-- Start of DOCUMENT SEGMENT --

By Erasmo Calzadilla
A few days ago, I had my first opportunity to read comments made by people from different places about my articles that appeared on this website. It was exciting to see that people from all over were interested in my perspective.
As this was my “first time,” I reacted with a degree of exaggeration. I was ecstatic with any show of agreement, but equally depressed when anyone criticized my thoughts.
I’ve not been able to participate directly in the debates as I would have liked to, but a few days later when I had the opportunity to read them, I felt especially compelled to respond to one of the commentaries.
It turns out that one of the people who read my article (about the mysterious and recent expulsion from Mt. Olympus of important political figures in Cuba), someone identifying himself as a philosophy professor, turned attention away from the burning issue I had raised to aim his guns at me instead.
This person stated that if I were one of his students he would have given me a low grade for the vagueness of the following sentence: “The antithesis of socialism is not capitalism, but alienation.”
I will therefore take advantage of that provocation to respond. This is not to defend my capacities as a philosopher, nor to evaluate anyone else in turn, but to continue sharing my points of view with the desire that this strange dialogue will help clear up certain ideas for me.
To begin with, I understand perfectly that someone could sense a degree of “vagueness” in the expression previously referred to. For that reason I request a chance to better explain a point to my appraiser, even within the narrow framework of a blog.
For a long time (better said, for an entire lifetime), I have heard about the struggle between socialism and capitalism. The former, at least as we paint it, is a just, ethical, and above all humanistic social system, while the latter sacrifices everything for the profits of the powerful.

-- End of DOCUMENT SEGMENT --
-- Start of STORED RECORDS --

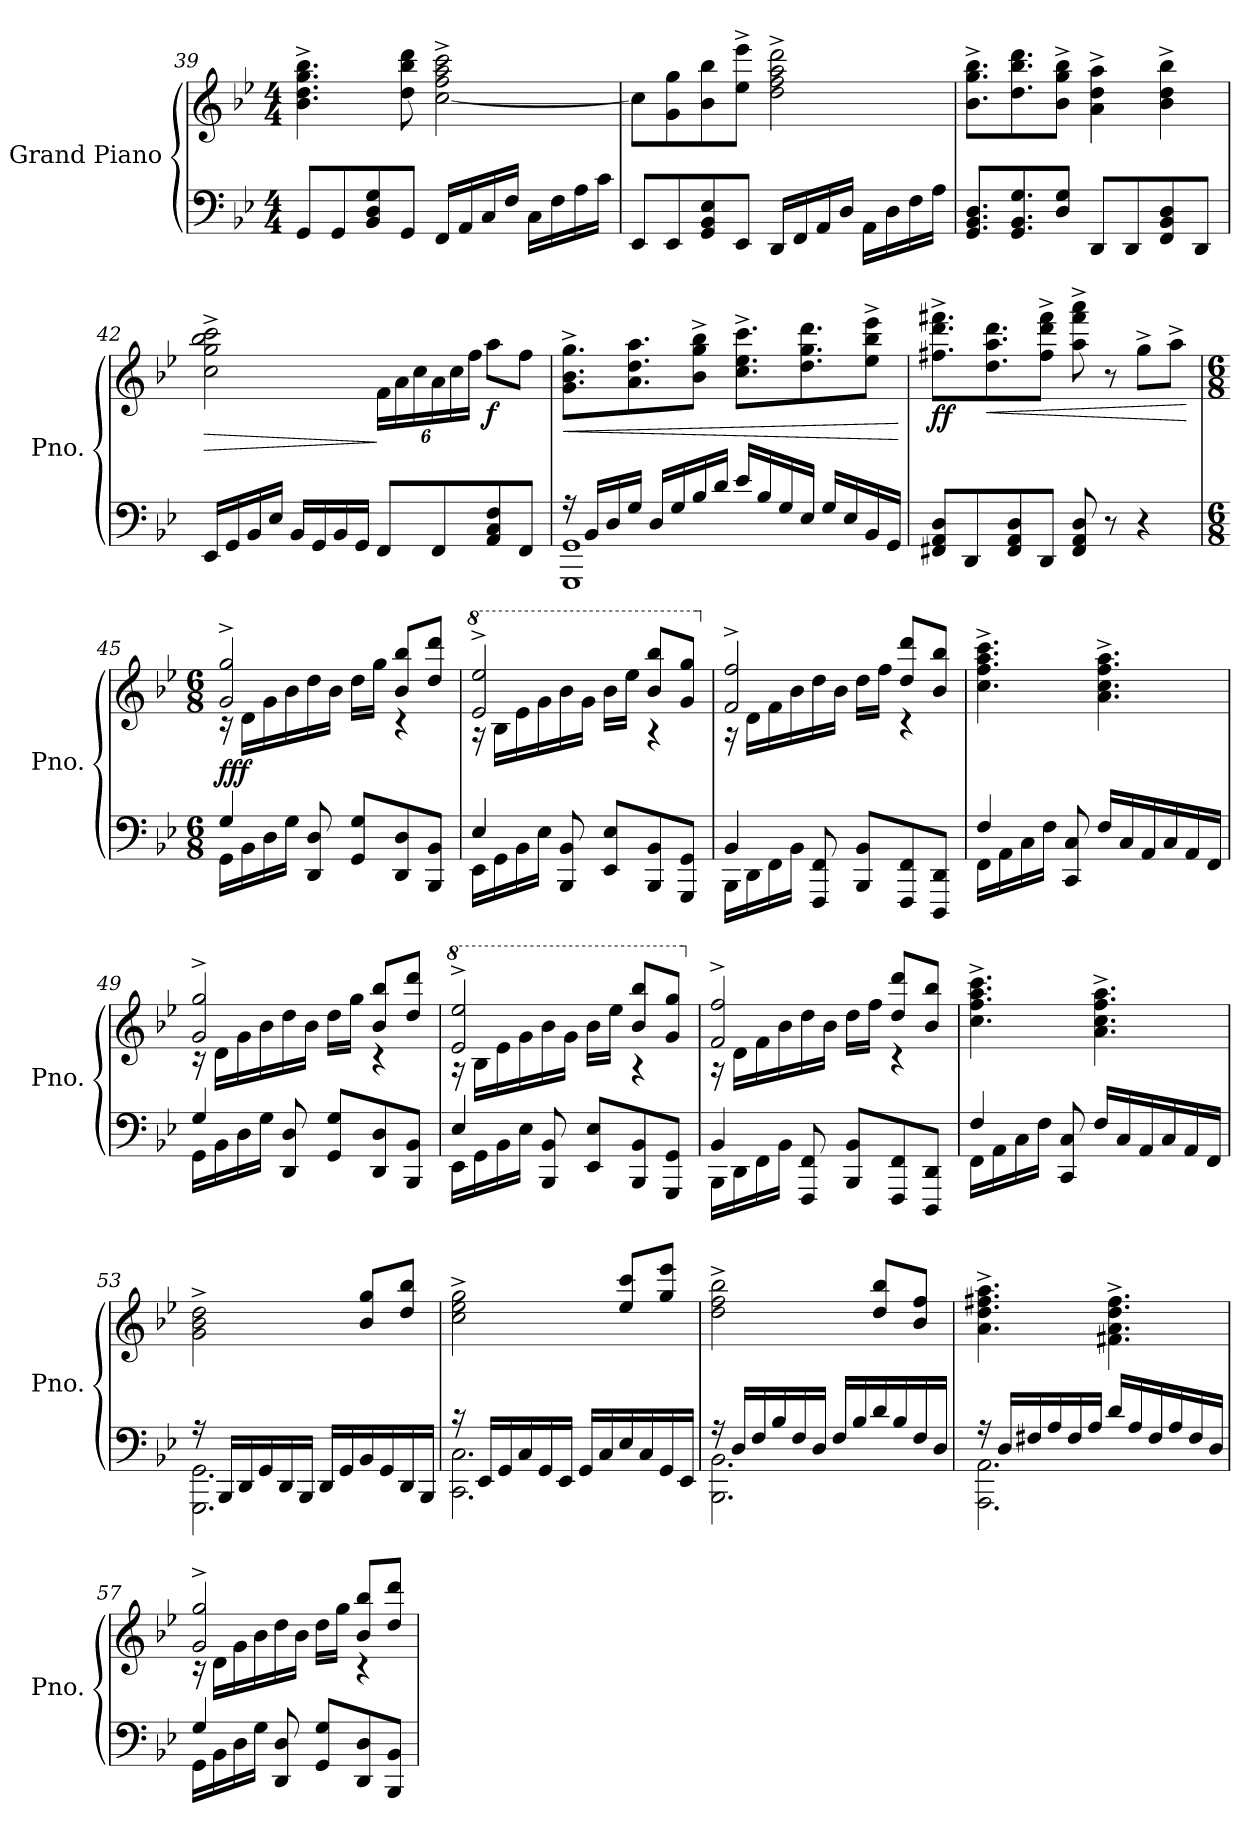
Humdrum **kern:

**kern	**kern	**dynam
*part1	*part1	*part1
*staff2	*staff1	*staff1/2
*I"Grand Piano	*	*
*I'Pno.	*	*
!!LO:LB:g=z
*clefF4	*clefG2	*
*k[b-e-]	*k[b-e-]	*
*M4/4	*M4/4	*
=39	=39	=39
8GG/L	4.b-\^ 4.dd\^ 4.gg\^ 4.bb-\^	.
8GG/	.	.
8BB-/ 8D/ 8G/	.	.
8GG/J	8dd\ 8bb-\ 8ddd\	.
16FF/LL	[2cc\^ 2ff\^ 2aa\^ 2ccc\^	.
16AA/	.	.
16C/	.	.
16F/JJ	.	.
16C\LL	.	.
16F\	.	.
16A\	.	.
16c\JJ	.	.
=40	=40	=40
8EE-/L	8cc\L]	.
8EE-/	8g\ 8gg\	.
8GG/ 8BB-/ 8E-/	8b-\ 8bb-\	.
8EE-/J	8ee-\^ 8eee-\^J	.
16DD/LL	2dd\^ 2ff\^ 2aa\^ 2ddd\^	.
16FF/	.	.
16AA/	.	.
16D/JJ	.	.
16AA\LL	.	.
16D\	.	.
16F\	.	.
16A\JJ	.	.
=41	=41	=41
8.GG/ 8.BB-/ 8.D/L	8.b-\^ 8.gg\^ 8.bb-\^L	.
8.GG/ 8.BB-/ 8.G/	8.dd\ 8.bb-\ 8.ddd\	.
8D/ 8G/J	8b-\^ 8gg\^ 8bb-\^J	.
8DD/L	4a\^ 4dd\^ 4aa\^	.
8DD/	.	.
8FF/ 8BB-/ 8D/	4b-\^ 4dd\^ 4bb-\^	.
8DD/J	.	.
!!LO:LB:g=z
=42	=42	=42
!	!	!LO:HP:b
16EE-/LL	2cc\^ 2gg\^ 2bb-\^ 2ccc\^	>
16GG/	.	.
16BB-/	.	.
16E-/JJ	.	.
16BB-/LL	.	.
16GG/	.	.
16BB-/	.	.
16GG/JJ	.	.
*	*Xbrackettup	*
8FF/L	24f\LL	]
.	24a\	.
.	24cc\	.
8FF/	24a\	.
.	24cc\	.
.	24ff\JJ	.
!	!	!LO:DY:b
8AA/ 8C/ 8F/	8aa\L	f
8FF/J	8ff\J	.
=43	=43	=43
*^	*	*
!	!	!	!LO:HP:b
16r	1GGG 1GG	8.g\^ 8.b-\^ 8.gg\^L	<
16BB-/LL	.	.	.
16D/	.	.	.
16G/JJ	.	8.a\ 8.dd\ 8.aa\	.
16D/LL	.	.	.
16G/	.	.	.
16B-/	.	8b-\^ 8gg\^ 8bb-\^J	.
16d/JJ	.	.	.
16e-/LL	.	8.cc\^ 8.ee-\^ 8.ccc\^L	.
16B-/	.	.	.
16G/	.	.	.
16E-/JJ	.	8.dd\ 8.gg\ 8.ddd\	.
16G/LL	.	.	.
16E-/	.	.	.
16BB-/	.	8ee-\^ 8bb-\^ 8eee-\^J	.
16GG/JJ	.	.	.
*v	*v	*	*
.	.	[
=44	=44	=44
!	!	!LO:DY:b
8FF#X/ 8AA/ 8D/L	8.ff#X\^ 8.ddd\^ 8.fff#X\^L	ff
8DD/	.	.
!	!	!LO:HP:b
.	8.dd\ 8.aa\ 8.ddd\	<
8FF#/ 8AA/ 8D/	.	.
8DD/J	8ff#\^ 8ddd\^ 8fff#\^J	.
8FF#/ 8AA/ 8D/	8aa\^ 8fff#\^ 8aaa\^	.
8r	8r	.
4r	8gg^\L	.
.	8aa^\J	.
.	.	[
!!LO:PB:g=z
=45	=45	=45
*M6/8	*M6/8	*
*^	*^	*
!	!	!	!	!LO:DY:a=2
4G/	16GG\LL	2g/^ 2gg/^	16r	fff
.	16BB-\	.	16d\LL	.
.	16D\	.	16g\	.
.	16G\JJ	.	16b-\	.
8DD/ 8D/	2ryy	.	16dd\	.
.	.	.	16b-\JJ	.
8GG/ 8G/L	.	.	16dd\LL	.
.	.	.	16gg\JJ	.
8DD/ 8D/	.	8b-/ 8bb-/L	4r	.
8BBB-/ 8BB-/J	.	8dd/ 8ddd/J	.	.
=46	=46	=46	=46	=46
*	*	*8va	*	*
4E-/	16EE-\LL	2ee-/^ 2eee-/^	16r	.
.	16GG\	.	16b-\LL	.
.	16BB-\	.	16ee-\	.
.	16E-\JJ	.	16gg\	.
8BBB-/ 8BB-/	2ryy	.	16bb-\	.
.	.	.	16gg\JJ	.
8EE-/ 8E-/L	.	.	16bb-\LL	.
.	.	.	16eee-\JJ	.
8BBB-/ 8BB-/	.	8bb-/ 8bbb-/L	4r	.
8GGG/ 8GG/J	.	8gg/ 8ggg/J	.	.
=47	=47	=47	=47	=47
*	*	*X8va	*	*
4BB-/	16BBB-\LL	2f/^ 2ff/^	16r	.
.	16DD\	.	16d\LL	.
.	16FF\	.	16f\	.
.	16BB-\JJ	.	16b-\	.
8FFF/ 8FF/	2ryy	.	16dd\	.
.	.	.	16b-\JJ	.
8BBB-/ 8BB-/L	.	.	16dd\LL	.
.	.	.	16ff\JJ	.
8FFF/ 8FF/	.	8dd/ 8ddd/L	4r	.
8DDD/ 8DD/J	.	8b-/ 8bb-/J	.	.
*	*	*v	*v	*
=48	=48	=48	=48
4F/	16FF\LL	4.cc\^ 4.ff\^ 4.aa\^ 4.ccc\^	.
.	16AA\	.	.
.	16C\	.	.
.	16F\JJ	.	.
8CC/ 8C/	2ryy	.	.
16F/LL	.	4.a\^ 4.cc\^ 4.ff\^ 4.aa\^	.
16C/	.	.	.
16AA/	.	.	.
16C/	.	.	.
16AA/	.	.	.
16FF/JJ	.	.	.
!!LO:LB:g=z
=49	=49	=49	=49
*	*	*^	*
4G/	16GG\LL	2g/^ 2gg/^	16r	.
.	16BB-\	.	16d\LL	.
.	16D\	.	16g\	.
.	16G\JJ	.	16b-\	.
8DD/ 8D/	2ryy	.	16dd\	.
.	.	.	16b-\JJ	.
8GG/ 8G/L	.	.	16dd\LL	.
.	.	.	16gg\JJ	.
8DD/ 8D/	.	8b-/ 8bb-/L	4r	.
8BBB-/ 8BB-/J	.	8dd/ 8ddd/J	.	.
=50	=50	=50	=50	=50
*	*	*8va	*	*
4E-/	16EE-\LL	2ee-/^ 2eee-/^	16r	.
.	16GG\	.	16b-\LL	.
.	16BB-\	.	16ee-\	.
.	16E-\JJ	.	16gg\	.
8BBB-/ 8BB-/	2ryy	.	16bb-\	.
.	.	.	16gg\JJ	.
8EE-/ 8E-/L	.	.	16bb-\LL	.
.	.	.	16eee-\JJ	.
8BBB-/ 8BB-/	.	8bb-/ 8bbb-/L	4r	.
8GGG/ 8GG/J	.	8gg/ 8ggg/J	.	.
=51	=51	=51	=51	=51
*	*	*X8va	*	*
4BB-/	16BBB-\LL	2f/^ 2ff/^	16r	.
.	16DD\	.	16d\LL	.
.	16FF\	.	16f\	.
.	16BB-\JJ	.	16b-\	.
8FFF/ 8FF/	2ryy	.	16dd\	.
.	.	.	16b-\JJ	.
8BBB-/ 8BB-/L	.	.	16dd\LL	.
.	.	.	16ff\JJ	.
8FFF/ 8FF/	.	8dd/ 8ddd/L	4r	.
8DDD/ 8DD/J	.	8b-/ 8bb-/J	.	.
*	*	*v	*v	*
=52	=52	=52	=52
4F/	16FF\LL	4.cc\^ 4.ff\^ 4.aa\^ 4.ccc\^	.
.	16AA\	.	.
.	16C\	.	.
.	16F\JJ	.	.
8CC/ 8C/	2ryy	.	.
16F/LL	.	4.a\^ 4.cc\^ 4.ff\^ 4.aa\^	.
16C/	.	.	.
16AA/	.	.	.
16C/	.	.	.
16AA/	.	.	.
16FF/JJ	.	.	.
!!LO:LB:g=z
=53	=53	=53	=53
16r	2.GGG\ 2.GG\	2g\^ 2b-\^ 2dd\^	.
16BBB-/LL	.	.	.
16DD/	.	.	.
16GG/	.	.	.
16DD/	.	.	.
16BBB-/JJ	.	.	.
16DD/LL	.	.	.
16GG/	.	.	.
16BB-/	.	8b-/ 8gg/L	.
16GG/	.	.	.
16DD/	.	8dd/ 8bb-/J	.
16BBB-/JJ	.	.	.
=54	=54	=54	=54
16r	2.CC\ 2.C\	2cc\^ 2ee-\^ 2gg\^	.
16EE-/LL	.	.	.
16GG/	.	.	.
16C/	.	.	.
16GG/	.	.	.
16EE-/JJ	.	.	.
16GG/LL	.	.	.
16C/	.	.	.
16E-/	.	8ee-/ 8ccc/L	.
16C/	.	.	.
16GG/	.	8gg/ 8eee-/J	.
16EE-/JJ	.	.	.
=55	=55	=55	=55
16r	2.BBB-\ 2.BB-\	2dd\^ 2ff\^ 2bb-\^	.
16D/LL	.	.	.
16F/	.	.	.
16B-/	.	.	.
16F/	.	.	.
16D/JJ	.	.	.
16F/LL	.	.	.
16B-/	.	.	.
16d/	.	8dd/ 8bb-/L	.
16B-/	.	.	.
16F/	.	8b-/ 8ff/J	.
16D/JJ	.	.	.
!!LO:LB:g=z
=56	=56	=56	=56
16r	2.AAA\ 2.AA\	4.a\^ 4.dd\^ 4.ff#X\^ 4.aa\^	.
16D/LL	.	.	.
16F#X/	.	.	.
16A/	.	.	.
16F#/	.	.	.
16A/JJ	.	.	.
16d/LL	.	4.f#X\^ 4.a\^ 4.dd\^ 4.ff#\^	.
16A/	.	.	.
16F#/	.	.	.
16A/	.	.	.
16F#/	.	.	.
16D/JJ	.	.	.
=57	=57	=57	=57
*	*	*^	*
4G/	16GG\LL	2g/^ 2gg/^	16r	.
.	16BB-\	.	16d\LL	.
.	16D\	.	16g\	.
.	16G\JJ	.	16b-\	.
8DD/ 8D/	2ryy	.	16dd\	.
.	.	.	16b-\JJ	.
8GG/ 8G/L	.	.	16dd\LL	.
.	.	.	16gg\JJ	.
8DD/ 8D/	.	8b-/ 8bb-/L	4r	.
8BBB-/ 8BB-/J	.	8dd/ 8ddd/J	.	.
*v	*v	*	*	*
*	*v	*v	*
=	=	=
*-	*-	*-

-- End of STORED RECORDS --

PROBLEMS TO SOLVE =
a - Output the passage of the blog post on socialism and alienation, starting at "By Erasmo Calzadilla" and ending at "in my perspective.".
b - Answer these questions using the blog post on socialism and alienation.
(i) How did the author react when readers criticized his thoughts?
(ii) How did the commenter who criticized the author identify himself?
(iii) In the author's sentence, what is named as the antithesis of socialism?

FINAL ANSWERS =
a -
By Erasmo Calzadilla
A few days ago, I had my first opportunity to read comments made by people from different places about my articles that appeared on this website. It was exciting to see that people from all over were interested in my perspective.

b -
(i) He was depressed.
(ii) As a philosophy professor.
(iii) Alienation.